Bu yıl kuruluşunun 166. yılını kutluyor…
Ben de bugünkü yazımı onlara ayırmak istedim…
Emniyet teşkilatımız ve polislerimizin kuruluş yıldönümlerini kutluyorum…
Polis konusu her zaman bir biçimde gündemdedir…
Uygulamalarından memnun olanlar da vardır, olmayanlar da…
Evimizde ve işyerimizde kendimizi güvende hissetmemizin en önemli kaynağıdır…
Başımız sıkıştığında bize bir telefon mesafesindedirler ve öyle olmalılar….
Hepimizin polisi olmalılar…
Bazen toplumsal olaylarda aşırı güç kullanabiliyorlar…
Gösteri yürüyüşlerinde öfkelerini yönetemiyorlar.
Aşırı güç kullandıklarına tanık oluyoruz. Örneğin memurları, öğretmenleri yerde sürüklemek, coplamak gibi…
Oysa o kişiler demokratik haklarını kullanıyorlar…
Tabi burada polisin sabrını deneyen ve kontrolünü kaybetmesini isteyenler de olabilir…
Tam da bunun için polis soğukkanlı olmalıdır…
Çalışma koşullarının ağırlığı…
İzinlerin sık sık kaldırılması…
Amirlerinin hitap şekilleri…
Toplumun en belalı ve zor insanlarıyla uğraşmaları…
Bunun gibi daha bir çok gerekçe sıralayabiliriz…
Bunların hiç birisi gerekçe olamaz…
Hiç kimseye zorla “polis olacaksın” denilmiyor…
Bu yükü taşıyamayanlar bu işi yapmayacaklar…
Bakın ne kadar polis memuru intihar ediyor…
Yazık değil mi? Kendilerinin çalışma koşullarının iyileştirilmesi en büyük dileğimdir. Son zamanlarda bazı toplumsal olaylarda linç girişimlerine uğradıklarını görüyorum, çok ama çok üzülüyorum…

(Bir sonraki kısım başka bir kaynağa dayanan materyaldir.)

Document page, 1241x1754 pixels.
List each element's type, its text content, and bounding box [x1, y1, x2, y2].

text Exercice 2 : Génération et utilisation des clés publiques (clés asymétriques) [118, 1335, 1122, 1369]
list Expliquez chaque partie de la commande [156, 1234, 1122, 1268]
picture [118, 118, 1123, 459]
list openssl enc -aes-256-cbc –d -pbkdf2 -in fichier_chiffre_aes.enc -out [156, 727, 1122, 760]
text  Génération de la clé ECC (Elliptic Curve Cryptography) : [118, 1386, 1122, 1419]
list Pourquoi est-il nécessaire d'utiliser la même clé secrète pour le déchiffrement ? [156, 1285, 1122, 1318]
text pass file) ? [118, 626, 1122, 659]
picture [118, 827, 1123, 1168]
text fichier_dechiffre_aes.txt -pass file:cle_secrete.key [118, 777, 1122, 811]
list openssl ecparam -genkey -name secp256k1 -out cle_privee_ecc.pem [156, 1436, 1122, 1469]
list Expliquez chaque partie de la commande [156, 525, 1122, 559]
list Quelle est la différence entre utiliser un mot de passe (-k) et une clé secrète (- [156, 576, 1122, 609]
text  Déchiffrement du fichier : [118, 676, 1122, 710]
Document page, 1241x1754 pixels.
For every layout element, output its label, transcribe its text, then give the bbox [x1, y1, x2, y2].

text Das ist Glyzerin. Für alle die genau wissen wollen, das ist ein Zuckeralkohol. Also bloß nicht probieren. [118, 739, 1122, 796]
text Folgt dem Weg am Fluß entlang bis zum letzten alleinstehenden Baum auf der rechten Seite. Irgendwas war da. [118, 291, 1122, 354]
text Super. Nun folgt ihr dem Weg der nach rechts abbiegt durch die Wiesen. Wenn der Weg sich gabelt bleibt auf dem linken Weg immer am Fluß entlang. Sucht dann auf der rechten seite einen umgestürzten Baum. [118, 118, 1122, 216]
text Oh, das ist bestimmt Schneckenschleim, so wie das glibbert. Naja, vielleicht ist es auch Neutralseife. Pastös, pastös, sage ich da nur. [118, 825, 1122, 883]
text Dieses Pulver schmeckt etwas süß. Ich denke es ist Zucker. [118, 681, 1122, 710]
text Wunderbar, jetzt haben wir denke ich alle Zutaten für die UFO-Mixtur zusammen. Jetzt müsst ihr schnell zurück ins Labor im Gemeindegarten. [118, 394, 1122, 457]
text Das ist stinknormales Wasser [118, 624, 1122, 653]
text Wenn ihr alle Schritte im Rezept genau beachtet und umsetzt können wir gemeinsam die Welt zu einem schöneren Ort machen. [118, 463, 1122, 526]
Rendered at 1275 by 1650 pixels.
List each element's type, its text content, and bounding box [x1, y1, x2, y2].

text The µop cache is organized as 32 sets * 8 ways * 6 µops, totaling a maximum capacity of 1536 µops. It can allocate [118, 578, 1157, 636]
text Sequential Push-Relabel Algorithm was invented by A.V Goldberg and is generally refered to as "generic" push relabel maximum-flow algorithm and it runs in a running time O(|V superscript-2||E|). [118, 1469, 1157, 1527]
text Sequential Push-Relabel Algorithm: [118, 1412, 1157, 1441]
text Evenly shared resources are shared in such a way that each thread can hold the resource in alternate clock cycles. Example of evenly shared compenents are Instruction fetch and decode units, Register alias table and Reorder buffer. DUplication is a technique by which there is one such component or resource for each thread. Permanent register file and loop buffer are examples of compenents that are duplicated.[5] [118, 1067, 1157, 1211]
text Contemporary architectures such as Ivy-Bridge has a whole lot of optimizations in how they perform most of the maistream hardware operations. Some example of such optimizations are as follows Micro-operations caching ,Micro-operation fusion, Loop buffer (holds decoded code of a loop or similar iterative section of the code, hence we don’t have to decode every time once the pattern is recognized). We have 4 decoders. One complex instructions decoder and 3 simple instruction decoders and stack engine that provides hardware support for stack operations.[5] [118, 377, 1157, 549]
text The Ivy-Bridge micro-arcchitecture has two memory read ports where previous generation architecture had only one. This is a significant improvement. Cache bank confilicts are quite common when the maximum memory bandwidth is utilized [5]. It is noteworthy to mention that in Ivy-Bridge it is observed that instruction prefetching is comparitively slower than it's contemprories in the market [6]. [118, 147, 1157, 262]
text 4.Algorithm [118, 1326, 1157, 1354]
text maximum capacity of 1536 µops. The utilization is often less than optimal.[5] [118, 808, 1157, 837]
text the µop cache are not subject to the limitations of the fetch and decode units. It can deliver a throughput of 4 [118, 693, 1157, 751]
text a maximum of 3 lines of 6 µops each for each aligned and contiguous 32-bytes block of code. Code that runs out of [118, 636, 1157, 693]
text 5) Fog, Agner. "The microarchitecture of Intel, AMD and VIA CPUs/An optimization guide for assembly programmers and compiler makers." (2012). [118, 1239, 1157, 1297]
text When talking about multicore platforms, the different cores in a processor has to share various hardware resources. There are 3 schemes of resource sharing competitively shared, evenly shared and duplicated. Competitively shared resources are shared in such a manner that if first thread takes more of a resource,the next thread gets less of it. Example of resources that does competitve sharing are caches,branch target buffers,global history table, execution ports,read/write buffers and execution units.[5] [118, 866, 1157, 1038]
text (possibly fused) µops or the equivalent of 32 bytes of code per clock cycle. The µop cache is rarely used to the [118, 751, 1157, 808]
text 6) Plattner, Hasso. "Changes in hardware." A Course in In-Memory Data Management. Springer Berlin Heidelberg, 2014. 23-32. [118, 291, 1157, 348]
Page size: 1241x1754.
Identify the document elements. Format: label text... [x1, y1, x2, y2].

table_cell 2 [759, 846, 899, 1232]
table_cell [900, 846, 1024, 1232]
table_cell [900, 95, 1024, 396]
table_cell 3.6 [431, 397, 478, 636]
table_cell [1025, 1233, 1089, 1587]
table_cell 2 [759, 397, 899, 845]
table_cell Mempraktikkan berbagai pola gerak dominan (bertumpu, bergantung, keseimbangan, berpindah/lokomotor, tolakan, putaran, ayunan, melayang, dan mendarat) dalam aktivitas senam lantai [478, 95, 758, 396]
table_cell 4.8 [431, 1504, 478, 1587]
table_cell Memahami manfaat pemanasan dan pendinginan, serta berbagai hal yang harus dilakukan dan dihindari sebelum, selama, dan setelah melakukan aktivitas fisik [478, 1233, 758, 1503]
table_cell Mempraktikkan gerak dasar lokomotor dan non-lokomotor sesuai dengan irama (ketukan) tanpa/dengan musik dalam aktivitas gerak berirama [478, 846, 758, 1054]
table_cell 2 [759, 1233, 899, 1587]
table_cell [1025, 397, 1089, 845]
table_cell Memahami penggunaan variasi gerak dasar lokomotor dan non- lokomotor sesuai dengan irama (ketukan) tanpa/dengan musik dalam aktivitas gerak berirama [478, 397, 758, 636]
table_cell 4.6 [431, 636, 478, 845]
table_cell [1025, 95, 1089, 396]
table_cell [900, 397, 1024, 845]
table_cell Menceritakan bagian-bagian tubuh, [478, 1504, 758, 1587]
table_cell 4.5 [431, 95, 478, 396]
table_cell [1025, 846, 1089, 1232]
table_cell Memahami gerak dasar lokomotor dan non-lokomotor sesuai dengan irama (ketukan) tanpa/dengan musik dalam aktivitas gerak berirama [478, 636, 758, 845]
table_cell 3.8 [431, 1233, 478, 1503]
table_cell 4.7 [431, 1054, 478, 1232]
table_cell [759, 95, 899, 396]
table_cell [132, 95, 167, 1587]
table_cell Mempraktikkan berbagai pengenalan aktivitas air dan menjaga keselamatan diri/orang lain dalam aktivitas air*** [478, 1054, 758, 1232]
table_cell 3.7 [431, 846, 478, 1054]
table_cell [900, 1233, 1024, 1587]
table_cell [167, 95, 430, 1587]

Bir ülkenin güvenlik güçleri bu tür olaylara maruz kalırsa devlet otoritesi sarsılıyor demektir…
Ülkesinin vatandaşlarına eşit davranmalı polisimiz…
Yeni yeni mağdurlar yaratılmamalı, ne çekiyorsak mağduriyet edebiyatından çekiyoruz…
Aman dikkat edelim…
Hepinize başarılar dilerken, vicdan terazisini ve merhamet duygusunu da işe katalım diyorum.